Gather all lines in the entries that include the word "pinky".

(Human pose keypoint data)
+--
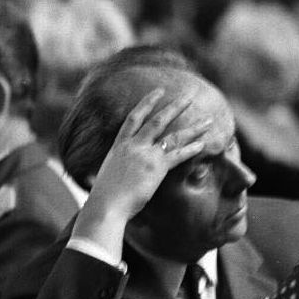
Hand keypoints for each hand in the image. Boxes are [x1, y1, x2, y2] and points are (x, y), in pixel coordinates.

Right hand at [72, 87, 211, 257]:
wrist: (106, 206)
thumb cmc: (102, 198)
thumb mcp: (100, 179)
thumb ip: (100, 175)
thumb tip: (90, 181)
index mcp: (118, 147)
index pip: (133, 118)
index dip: (146, 103)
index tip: (158, 93)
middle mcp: (132, 146)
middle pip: (157, 120)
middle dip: (174, 107)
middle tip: (188, 97)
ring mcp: (145, 155)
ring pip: (173, 136)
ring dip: (192, 128)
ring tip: (207, 120)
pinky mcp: (156, 167)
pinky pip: (178, 156)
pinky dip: (191, 149)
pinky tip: (203, 144)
+--
**RESPONSE AREA:**
pinky mcp: (156, 167)
pinky pip: (178, 156)
pinky dip: (191, 149)
pinky tip: (203, 144)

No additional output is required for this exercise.